▸ ÉNONCÉ A
Disposez en tableau Markdown les lignes des entrées, de la ligne contenant « The point (618, 556) is behind. » à la ligne contenant « Image resolution: width=960 », bornes incluses, avec une colonne Numéro pour le rang et une colonne Ligne d'entrée pour le texte. Omettez les lignes vides et les images, et ne traitez que ces lignes.

Quand Bernard Rose signe Paperhouse, il est surtout connu comme réalisateur de clips. Avec Paperhouse, il passe enfin au 35mm comme tant d’autres stars des films musicaux avant lui.

Quand on découvre le premier film d’un clippeur des années 80, on s’attend à une pléthore de mouvements d’appareils, une photo léchée une lumière fabriquée à partir de néons et un montage très rapide.  

On s’attend surtout à un film où le soin apporté à l’image est trop souvent en décalage avec le scénario. Et ce qui frappe dès les premiers plans de Paperhouse c’est la mise en scène presque austère de Rose. Ne vous inquiétez surtout pas le film est parfaitement cadré et regorge surtout dans ses séquences oniriques de magnifiques panoramiques ou travellings mais jamais la mise en scène de Rose ne prend le pas sur l’histoire qu’il raconte.

▸ DONNÉES DE L'EXERCICE
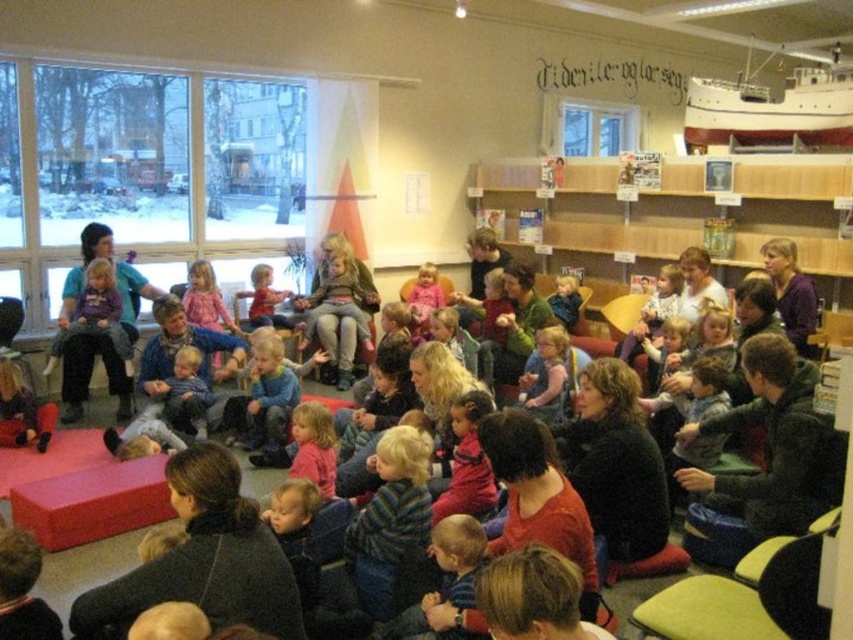
Can you confirm if dark green sweater at lower right is positioned to the right of black matte jacket at center?

Correct, you'll find dark green sweater at lower right to the right of black matte jacket at center.

Which is behind, point (781, 451) or point (618, 556)?

The point (618, 556) is behind.

Which is in front, point (804, 528) or point (631, 438)?

Point (804, 528) is in front.

What are the coordinates of `dark green sweater at lower right` in the screenshot? It's located at (775, 445).

What do you see at coordinates (618, 474) in the screenshot? The height and width of the screenshot is (640, 853). I see `black matte jacket at center` at bounding box center [618, 474].

Who is positioned more to the left, black matte jacket at center or blue denim pants at center?

From the viewer's perspective, blue denim pants at center appears more on the left side.

Measure the distance between point (648, 460) and camera.

A distance of 3.07 meters exists between point (648, 460) and camera.

At what (x,y) coordinates should I click in order to perform the action: click on black matte jacket at center. Please return your answer as a coordinate pair (x, y). Looking at the image, I should click on click(x=618, y=474).

Does matte pink sweater at center appear under blue denim pants at center?

Incorrect, matte pink sweater at center is not positioned below blue denim pants at center.

Between matte pink sweater at center and blue denim pants at center, which one has more height?

matte pink sweater at center is taller.

Identify the location of matte pink sweater at center. This screenshot has width=853, height=640. (546, 376).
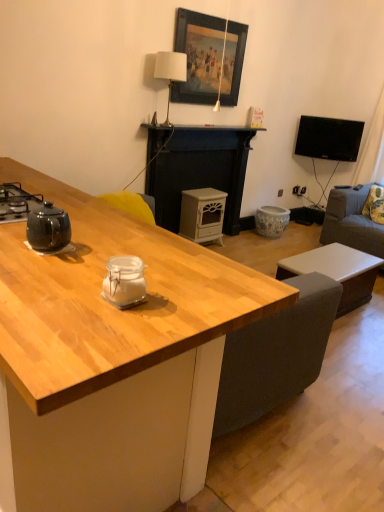
This screenshot has width=384, height=512. Find the location of `free space to the left of clear glass jar at center, marked as the 2th appliance in a top-to-bottom arrangement`. free space to the left of clear glass jar at center, marked as the 2th appliance in a top-to-bottom arrangement is located at coordinates (64, 293).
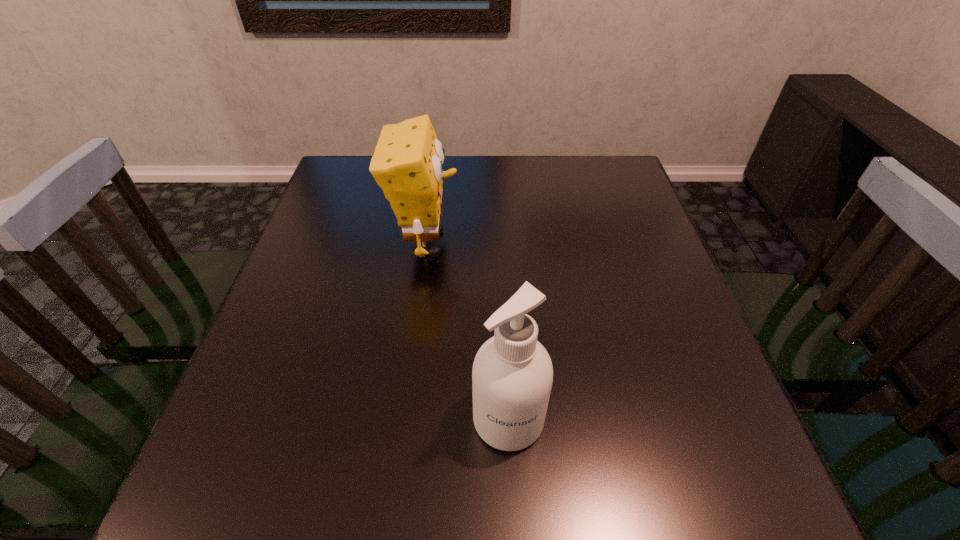
Where is `the nearer object`? the nearer object is located at coordinates (512, 375).

Image resolution: width=960 pixels, height=540 pixels. Identify the location of the right object. (512, 375).

The width and height of the screenshot is (960, 540). I want to click on the farther object, so click(x=407, y=164).

I want to click on the left object, so click(x=407, y=164).

The width and height of the screenshot is (960, 540). Find the location of `free location located on the front label of the cleansing agent`. free location located on the front label of the cleansing agent is located at coordinates (513, 515).

Where is `free space located on the face of the left object`? The height and width of the screenshot is (540, 960). free space located on the face of the left object is located at coordinates (611, 242).

What are the coordinates of `free space at the far edge` in the screenshot? It's located at (528, 179).

Locate an element on the screen. The height and width of the screenshot is (540, 960). vacant space at the near edge is located at coordinates click(x=478, y=522).

I want to click on vacant point at the left edge, so click(x=328, y=250).

You are a GUI agent. You are given a task and a screenshot of the screen. Output one action in this format:
    pyautogui.click(x=<x>, y=<y>)
    Task: Click on the vacant position at the right edge of the desktop
    
    Given the screenshot: What is the action you would take?
    pyautogui.click(x=638, y=281)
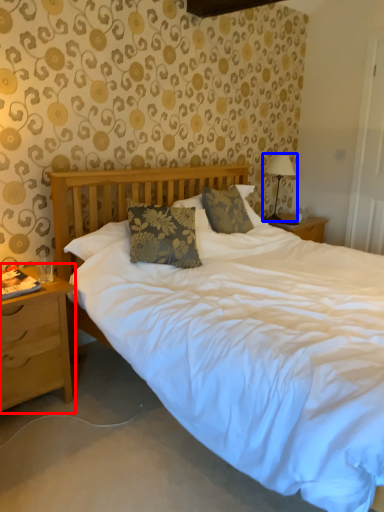
Question: Among these objects, which one is farthest to the camera, nightstand (highlighted by a red box) or table lamp (highlighted by a blue box)?

Choices:
 (A) nightstand
 (B) table lamp

Answer: (B)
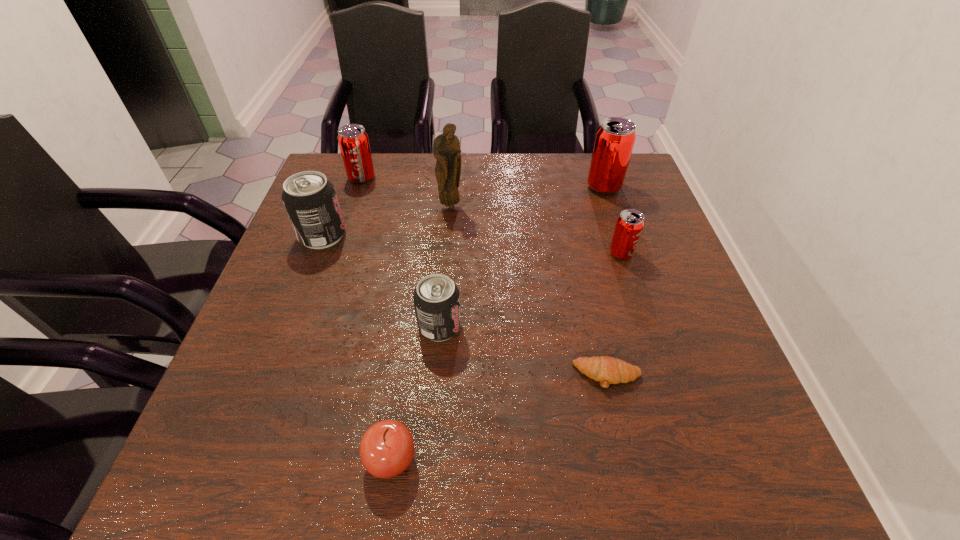
At what (x,y) coordinates should I click in order to perform the action: click on free space between the nearest red soda can and the left black soda can. Please return your answer as a coordinate pair (x, y). The image size is (960, 540). Looking at the image, I should click on (471, 245).

Identify the location of object that is the fourth closest to the third nearest object. (446, 147).

Where is `object that is the closest to the left black soda can`? object that is the closest to the left black soda can is located at coordinates (353, 140).

Identify the location of soda can that can be found as the second closest to the nearest object. This screenshot has height=540, width=960. (310, 200).

Identify the location of soda can identified as the fourth closest to the right black soda can. The width and height of the screenshot is (960, 540). (615, 138).

Where is `red soda can that is the second nearest to the nearest soda can`? red soda can that is the second nearest to the nearest soda can is located at coordinates (x=353, y=140).

Select which red soda can is the second closest to the smallest red soda can. Please provide its 2D coordinates. Your answer should be formatted as a tuple, i.e. [(x, y)], where the tuple contains the x and y coordinates of a point satisfying the conditions above.

[(353, 140)]

At what (x,y) coordinates should I click in order to perform the action: click on free space that satisfies the following two spatial constraints: 1. on the back side of the second shortest object; 2. on the left side of the tallest soda can. Please return your answer as a coordinate pair (x, y). The height and width of the screenshot is (540, 960). Looking at the image, I should click on (429, 187).

In order to click on free space in the image that satisfies the following two spatial constraints: 1. on the back side of the smaller black soda can; 2. on the left side of the apple in this screenshot , I will do `click(409, 326)`.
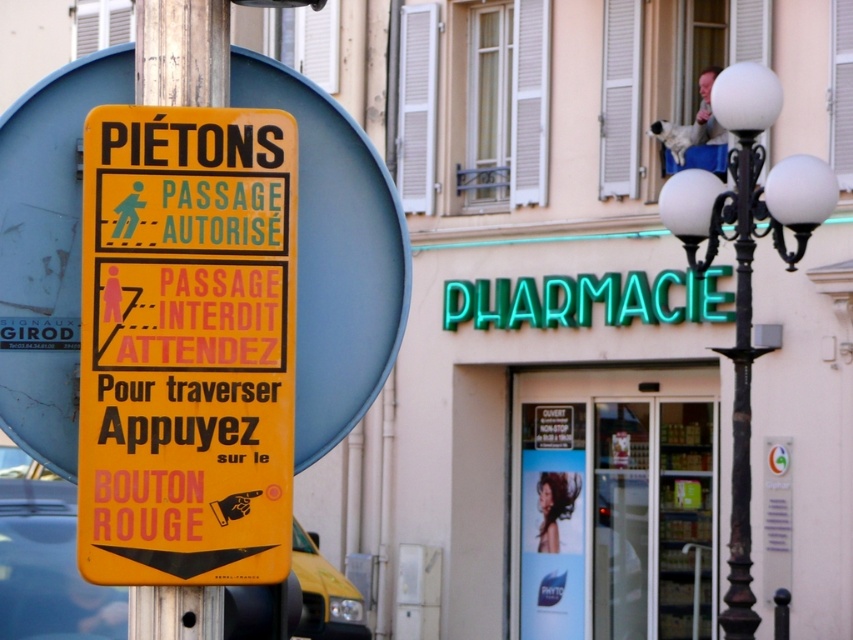
Question: Can you confirm if yellow plastic sign at left is wider than metallic parking sign at center?

Choices:
 (A) no
 (B) yes

Answer: (B)

Question: Which object appears farthest from the camera in this image?

Choices:
 (A) yellow plastic car at lower left
 (B) yellow matte sign at left

Answer: (A)

Question: Which object is the closest to the metallic pole at left?

Choices:
 (A) yellow plastic car at lower left
 (B) transparent glass door at center
 (C) yellow matte sign at left

Answer: (C)

Question: Can you confirm if yellow plastic sign at left is positioned above transparent glass door at center?

Choices:
 (A) yes
 (B) no

Answer: (A)

Question: Where is yellow plastic car at lower left located in relation to metallic pole at left in the image?

Choices:
 (A) below
 (B) above

Answer: (A)

Question: Among these points, which one is farthest from the camera?

Choices:
 (A) (193, 260)
 (B) (152, 632)

Answer: (B)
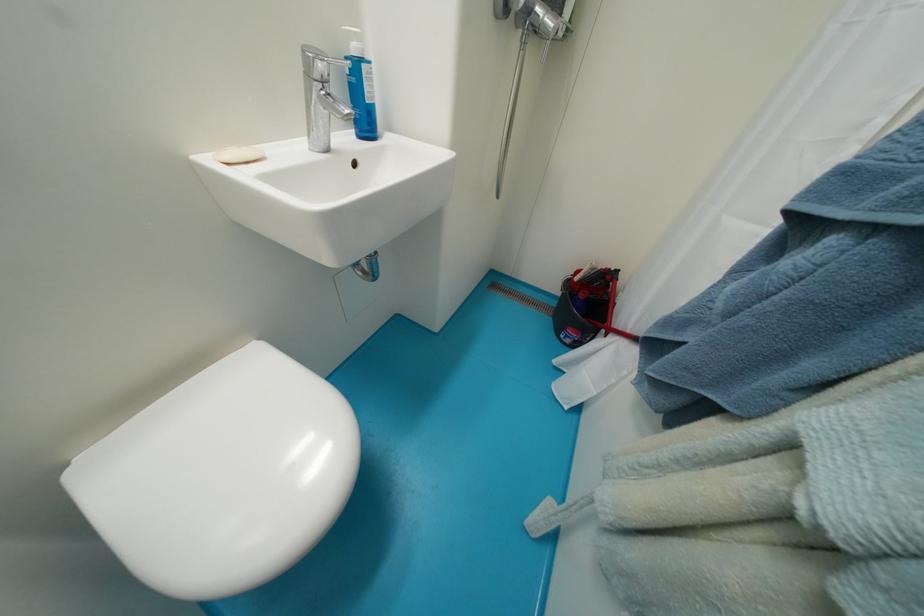
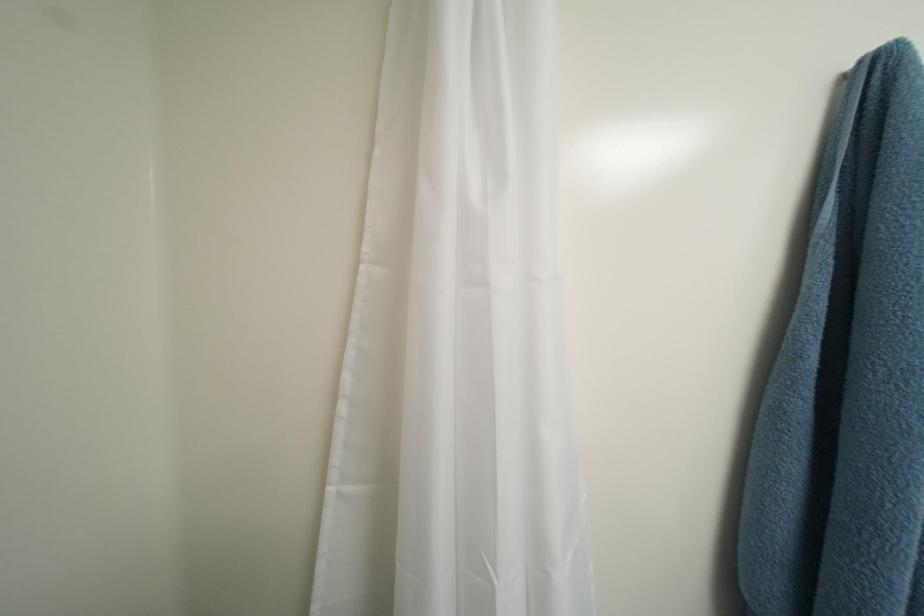
The images are taken continuously from a first-person perspective. In which direction is your viewpoint rotating?

The camera rotated toward right-down.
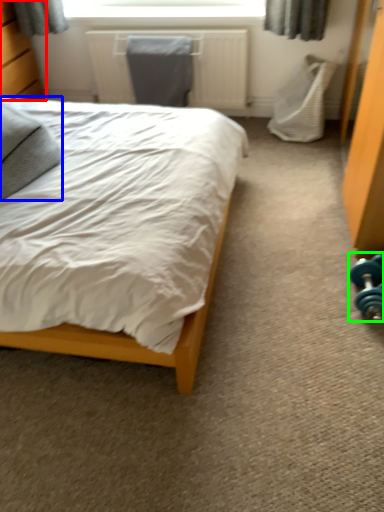
Question: Which object is positioned farthest from dresser (highlighted by a red box)? Select from pillow (highlighted by a blue box) and dumbbell (highlighted by a green box).

Choices:
 (A) pillow
 (B) dumbbell

Answer: (B)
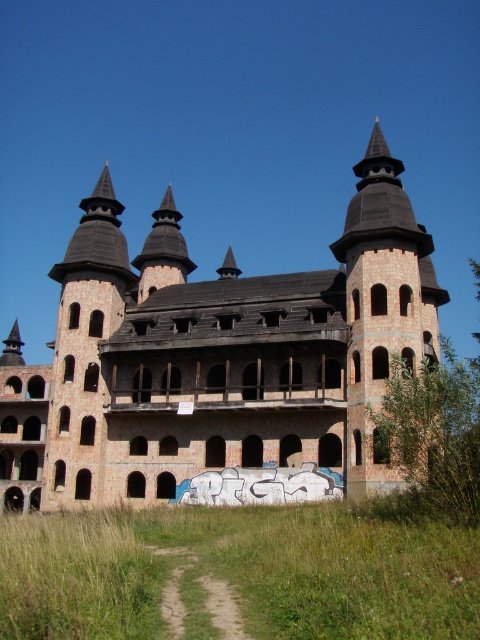
Does brown brick castle at center have a lesser width compared to brown stone tower at upper right?

Incorrect, brown brick castle at center's width is not less than brown stone tower at upper right's.

Does brown brick castle at center appear on the left side of brown stone tower at upper right?

Indeed, brown brick castle at center is positioned on the left side of brown stone tower at upper right.

Image resolution: width=480 pixels, height=640 pixels. Identify the location of brown brick castle at center. (215, 355).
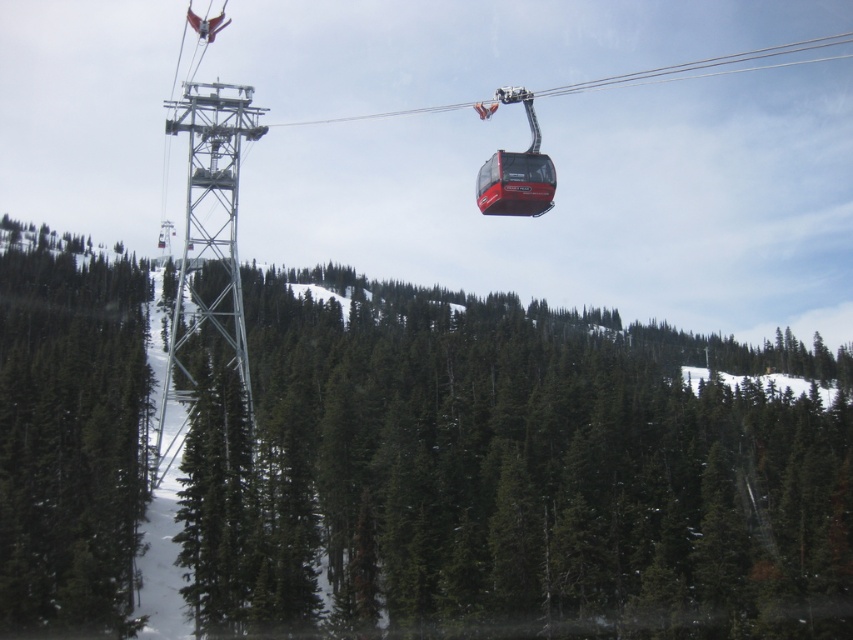
Between green matte tree at center and green matte tree at left, which one has more height?

green matte tree at center

Who is higher up, green matte tree at center or green matte tree at left?

green matte tree at left

Is point (206, 536) positioned behind point (67, 512)?

No.

Find the location of `green matte tree at center`. green matte tree at center is located at coordinates (511, 474).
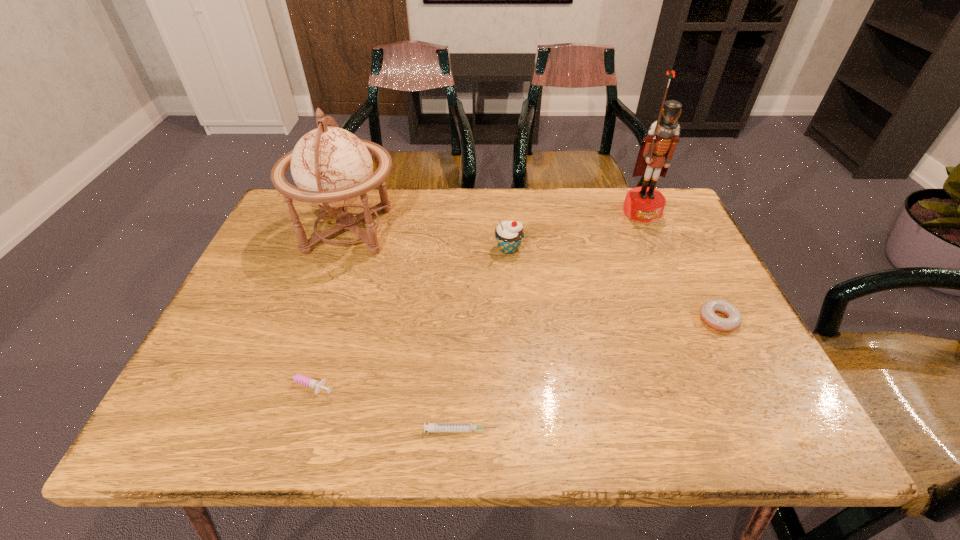
You are a GUI agent. You are given a task and a screenshot of the screen. Output one action in this format:
    pyautogui.click(x=<x>, y=<y>)
    Task: Click on the nutcracker positioned at the right edge
    
    Given the screenshot: What is the action you would take?
    pyautogui.click(x=645, y=204)

This screenshot has height=540, width=960. Identify the location of doughnut that is at the right edge. (734, 318).

This screenshot has width=960, height=540. I want to click on object that is at the far left corner, so (x=332, y=167).

Identify the location of object at the far right corner. (645, 204).

This screenshot has height=540, width=960. What are the coordinates of `vacant space at the far edge` in the screenshot? It's located at (467, 232).

In order to click on free space at the near edge in this screenshot , I will do `click(637, 402)`.

I want to click on vacant space at the left edge of the desktop, so click(239, 358).

Where is `vacant region at the right edge`? This screenshot has height=540, width=960. vacant region at the right edge is located at coordinates pyautogui.click(x=670, y=285).

I want to click on free space at the far left corner of the desktop, so click(x=296, y=206).

Where is `vacant space at the near left corner`? This screenshot has height=540, width=960. vacant space at the near left corner is located at coordinates (222, 402).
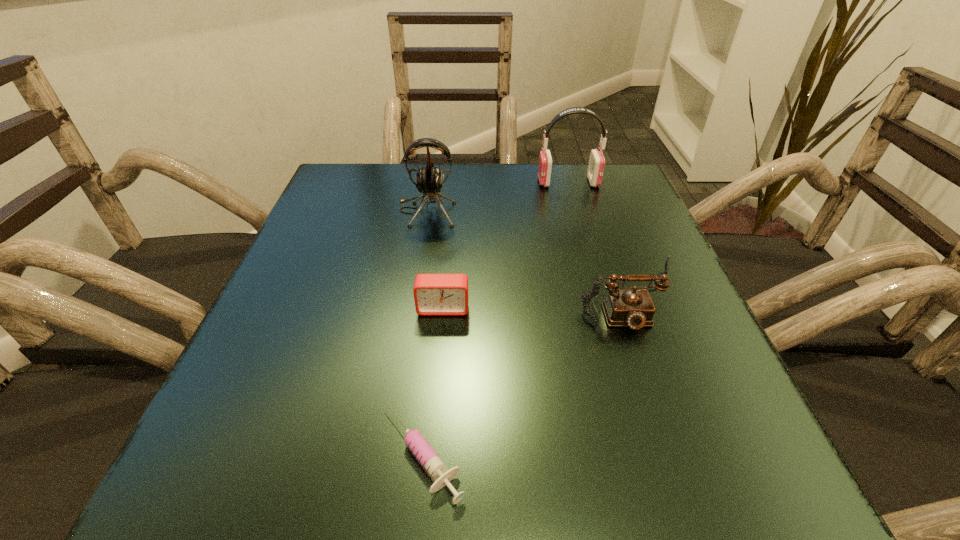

▸ ÉNONCÉ B
Recopiez à l'identique le passage de la critique de Paperhouse allant de « Quand on découvre » à « l’histoire qu’il raconte. ».

▸ RÉPONSE A
| Numéro | Ligne d'entrée |
|---|---|
| 1 | The point (618, 556) is behind. |
| 2 | Which is in front, point (804, 528) or point (631, 438)? |
| 3 | Point (804, 528) is in front. |
| 4 | What are the coordinates of `dark green sweater at lower right` in the screenshot? It's located at (775, 445). |
| 5 | What do you see at coordinates (618, 474) in the screenshot? The height and width of the screenshot is (640, 853). I see `black matte jacket at center` at bounding box center [618, 474]. |
| 6 | Who is positioned more to the left, black matte jacket at center or blue denim pants at center? |
| 7 | From the viewer's perspective, blue denim pants at center appears more on the left side. |
| 8 | Measure the distance between point (648, 460) and camera. |
| 9 | A distance of 3.07 meters exists between point (648, 460) and camera. |
| 10 | At what (x,y) coordinates should I click in order to perform the action: click on black matte jacket at center. Please return your answer as a coordinate pair (x, y). Looking at the image, I should click on click(x=618, y=474). |
| 11 | Does matte pink sweater at center appear under blue denim pants at center? |
| 12 | Incorrect, matte pink sweater at center is not positioned below blue denim pants at center. |
| 13 | Between matte pink sweater at center and blue denim pants at center, which one has more height? |
| 14 | matte pink sweater at center is taller. |
| 15 | Identify the location of matte pink sweater at center. This screenshot has width=853, height=640. (546, 376). |
| 16 | This screenshot has width=384, height=512. Find the location of `free space to the left of clear glass jar at center, marked as the 2th appliance in a top-to-bottom arrangement`. free space to the left of clear glass jar at center, marked as the 2th appliance in a top-to-bottom arrangement is located at coordinates (64, 293). |
| 17 | Where is `the nearer object`? the nearer object is located at coordinates (512, 375). |
| 18 | Image resolution: width=960 pixels, height=540 pixels. Identify the location of the right object. (512, 375). |

▸ RÉPONSE B
Quand on découvre le premier film d’un clippeur des années 80, on s’attend à une pléthore de mouvements d’appareils, une photo léchée une lumière fabriquée à partir de néons et un montage très rapide.  

On s’attend surtout à un film où le soin apporté à l’image est trop souvent en décalage avec le scénario. Et ce qui frappe dès les premiers plans de Paperhouse c’est la mise en scène presque austère de Rose. Ne vous inquiétez surtout pas le film est parfaitement cadré et regorge surtout dans ses séquences oniriques de magnifiques panoramiques ou travellings mais jamais la mise en scène de Rose ne prend le pas sur l’histoire qu’il raconte.